[WRITTEN TASK]:
Could you retype all of the entries below word for word?

[SOURCE RECORDS]:
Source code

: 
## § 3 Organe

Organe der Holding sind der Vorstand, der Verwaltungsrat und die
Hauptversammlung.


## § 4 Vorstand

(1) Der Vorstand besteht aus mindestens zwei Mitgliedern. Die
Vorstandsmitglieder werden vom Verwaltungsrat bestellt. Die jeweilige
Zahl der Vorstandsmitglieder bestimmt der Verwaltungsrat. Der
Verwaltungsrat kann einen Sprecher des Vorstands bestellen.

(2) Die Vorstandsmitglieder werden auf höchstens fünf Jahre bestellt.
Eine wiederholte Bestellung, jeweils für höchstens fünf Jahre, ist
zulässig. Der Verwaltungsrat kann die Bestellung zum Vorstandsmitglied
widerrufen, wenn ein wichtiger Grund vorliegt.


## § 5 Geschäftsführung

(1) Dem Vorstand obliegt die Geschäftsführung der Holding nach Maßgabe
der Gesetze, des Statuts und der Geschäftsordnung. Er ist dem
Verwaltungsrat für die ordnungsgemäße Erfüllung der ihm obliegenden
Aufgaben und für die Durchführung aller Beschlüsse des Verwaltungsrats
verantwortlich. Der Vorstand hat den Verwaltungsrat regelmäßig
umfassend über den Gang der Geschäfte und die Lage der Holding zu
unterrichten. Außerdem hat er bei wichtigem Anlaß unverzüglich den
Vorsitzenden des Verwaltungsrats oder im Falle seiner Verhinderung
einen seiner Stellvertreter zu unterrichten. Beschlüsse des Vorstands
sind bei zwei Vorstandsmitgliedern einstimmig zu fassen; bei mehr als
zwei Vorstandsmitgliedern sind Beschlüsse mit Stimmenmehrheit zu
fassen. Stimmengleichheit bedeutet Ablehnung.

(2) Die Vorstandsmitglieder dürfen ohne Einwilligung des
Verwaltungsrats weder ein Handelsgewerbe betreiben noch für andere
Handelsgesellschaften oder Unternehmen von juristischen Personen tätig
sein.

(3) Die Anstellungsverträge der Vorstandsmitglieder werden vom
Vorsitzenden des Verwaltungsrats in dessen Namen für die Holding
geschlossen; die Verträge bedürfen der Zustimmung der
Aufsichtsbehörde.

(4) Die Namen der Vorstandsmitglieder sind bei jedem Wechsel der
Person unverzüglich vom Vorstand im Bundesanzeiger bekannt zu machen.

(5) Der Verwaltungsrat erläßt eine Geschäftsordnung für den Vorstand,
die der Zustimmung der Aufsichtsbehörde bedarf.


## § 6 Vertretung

[RESPONSE TO THE TASK]:
Source code

: 
## § 3 Organe

Organe der Holding sind der Vorstand, der Verwaltungsrat und die
Hauptversammlung.


## § 4 Vorstand

(1) Der Vorstand besteht aus mindestens zwei Mitgliedern. Die
Vorstandsmitglieder werden vom Verwaltungsrat bestellt. Die jeweilige
Zahl der Vorstandsmitglieder bestimmt der Verwaltungsrat. Der
Verwaltungsrat kann einen Sprecher des Vorstands bestellen.

(2) Die Vorstandsmitglieder werden auf höchstens fünf Jahre bestellt.
Eine wiederholte Bestellung, jeweils für höchstens fünf Jahre, ist
zulässig. Der Verwaltungsrat kann die Bestellung zum Vorstandsmitglied
widerrufen, wenn ein wichtiger Grund vorliegt.


## § 5 Geschäftsführung

(1) Dem Vorstand obliegt die Geschäftsführung der Holding nach Maßgabe
der Gesetze, des Statuts und der Geschäftsordnung. Er ist dem
Verwaltungsrat für die ordnungsgemäße Erfüllung der ihm obliegenden
Aufgaben und für die Durchführung aller Beschlüsse des Verwaltungsrats
verantwortlich. Der Vorstand hat den Verwaltungsrat regelmäßig
umfassend über den Gang der Geschäfte und die Lage der Holding zu
unterrichten. Außerdem hat er bei wichtigem Anlaß unverzüglich den
Vorsitzenden des Verwaltungsrats oder im Falle seiner Verhinderung
einen seiner Stellvertreter zu unterrichten. Beschlüsse des Vorstands
sind bei zwei Vorstandsmitgliedern einstimmig zu fassen; bei mehr als
zwei Vorstandsmitgliedern sind Beschlüsse mit Stimmenmehrheit zu
fassen. Stimmengleichheit bedeutet Ablehnung.

(2) Die Vorstandsmitglieder dürfen ohne Einwilligung des
Verwaltungsrats weder ein Handelsgewerbe betreiben noch für andere
Handelsgesellschaften oder Unternehmen von juristischen Personen tätig
sein.

(3) Die Anstellungsverträge der Vorstandsmitglieder werden vom
Vorsitzenden des Verwaltungsrats in dessen Namen für die Holding
geschlossen; die Verträge bedürfen der Zustimmung der
Aufsichtsbehörde.

(4) Die Namen der Vorstandsmitglieder sind bei jedem Wechsel der
Person unverzüglich vom Vorstand im Bundesanzeiger bekannt zu machen.

(5) Der Verwaltungsrat erläßt eine Geschäftsordnung für den Vorstand,
die der Zustimmung der Aufsichtsbehörde bedarf.


## § 6 Vertretung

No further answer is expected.